The best winter grazing in North West Europe in winter would have been in the south west of what has become Britain. The coastline was up to 120 feet lower than it is today, but it was in substantially the same location it is today, except in areas of shallow gradients like the Bristol Channel.

I believe that the 
Icknield Way was the western end of a very much longer trans-humance route that ran deep into Germany and possibly Poland.

It was the route that large herds of animals like deer, reindeer, bison and there associated predators followed as they made a twice yearly move from summer to winter grazing.

The chalk ridge along which the Icknied Way runs is very interesting to consider from the point of view of a herd.

I speak here especially of the bit in North Hertfordshire, but it is similar elsewhere.

If you are a herd moving in autumn you have a lot of young with you. You fear predators. You need good vision.

The chalk ridge gives you a kilometre or so vision dead ahead, and often more than a kilometre to ethier side. If the chalk is heavily grazed (as it no doubt was) there is very little scrub or tree cover for predators to hide in, allowing for fast movement in good security.

As a herbivore I need food and water.

The chalk ridge is hundreds of miles long. And yet within 500 metres or less in either direction to the north or south you move into the southern dipslope on peri-glacial clays which are heavily wooded and which have many springs and the headwaters of lots of rivers like the Miram, or Rib, etc.

To the north are the Gault Clays and another wetter and often (pre land drainage) boggy valley containing rivers like the Ivel, Cam or the Cat.

It makes the most idea "cattle droving route" imaginable.

Tagging along behind these herbivores are the predators, Sabre toothed tigers, wolves, dogs, hyaenas (oh, and humans.

As we all know humans are an opportunistic lot. Get a good barbecue going and a good pig roast and you can eat yourself silly and sleep it off for a few days eating the left overs. We also like our summer migration and seafood.

I believe humans followed in these migrations much as the Laps do today, or Sami peoples. They probably used many of the same stopping points along the way. Some may not have travelled all the route, but much like bears in Canada with salmon migration, may have known that some time in October the bison will arrive coming west with the first of the winter frosts.

I expect that they sat on the hill at Therfield or Barley eagerly watching out to the north east for the arrival of the herds. Get a few as they passed on towards Inkpen and Dunstable they could feast and build up a supply.

Of course the terrible day came when the flood cut off the herds. It must have been a terrible time as they had to adjust to the turning upside down of their annual cycle.

They probably had to adapt to much smaller herds of slightly different herbivores. They may have continued to follow the herds for many more centuries but over the truncated route that has come down to us as the Icknield Way.

As your article makes clear the Icknield Way is not in most places a single track. The bits I walk are an upper and lower track, one on top of the chalk ridge and another along the foot of the escarpment of the Chilterns on the northern slope at just the point where the springs at the discontinuity between the Gault Clays and Chalk occurs.

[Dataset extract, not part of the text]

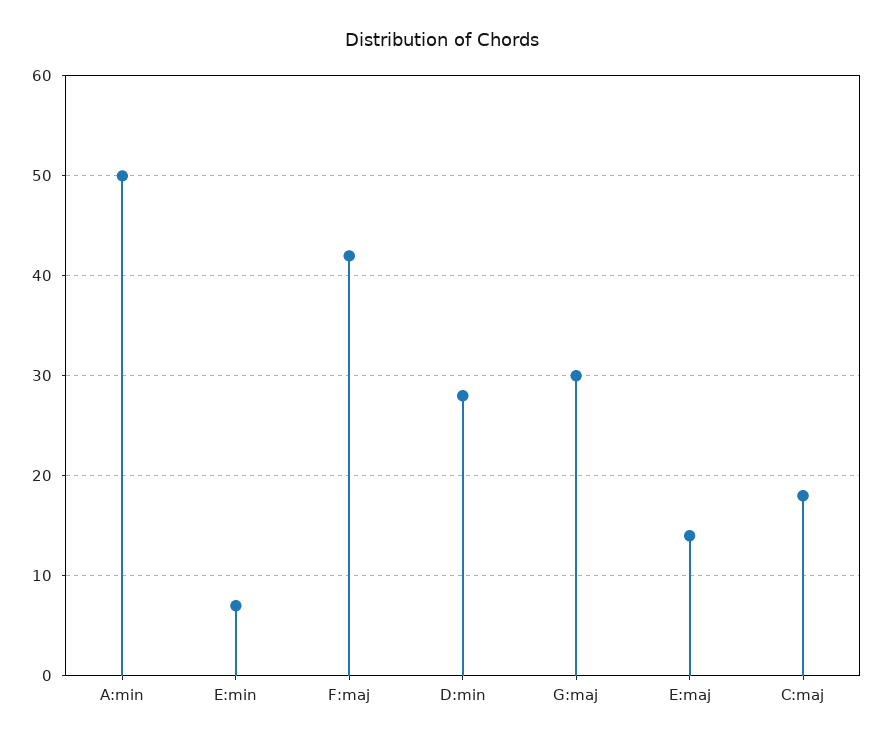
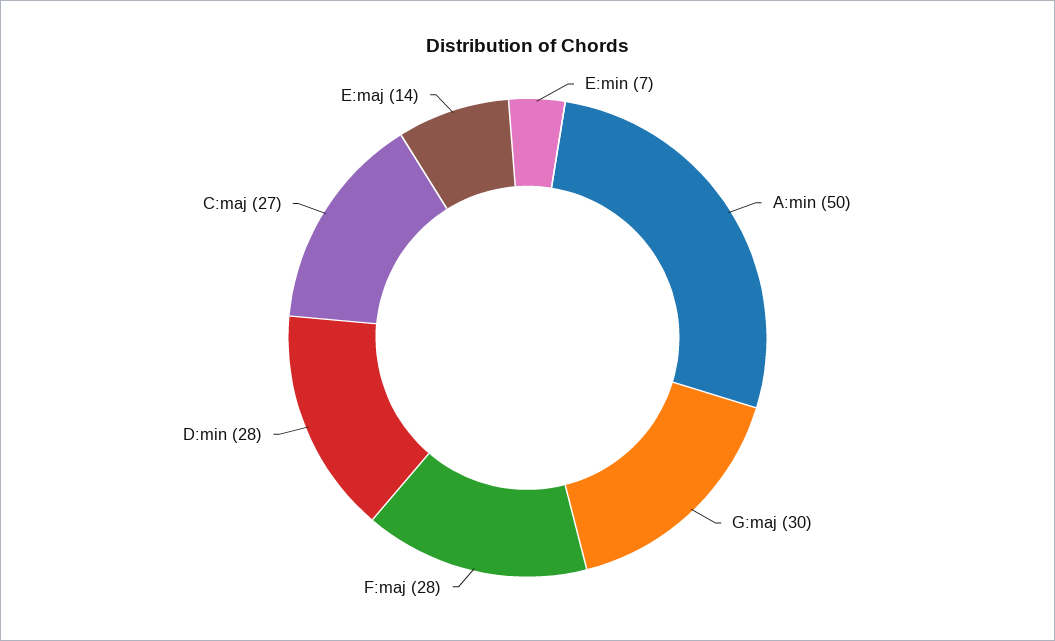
F:maj: 42 -> 28
C:maj: 18 -> 27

If you watch a flock of sheep move they too follow the top or bottom of slopes, when moving fast, or spread out across the slope as the slow down or get hungry. 

The Icknield Way has no clear start or end. The northern one at Cromer is not of course the end if I am correct. The southern end beyond Wiltshire was probably a huge fan shaped sub-tracks leading along watersheds into the many Southwest catchments used by sub-herds moving away from the main herds.

Like most of the pre-enclosure lanes of Britain that were designed by cows and sheep, as anybody who has driven them will appreciate, I believe that the Icknield Way was our first motorway designed up to 40,000 years ago by migratory herbivores from central Europe.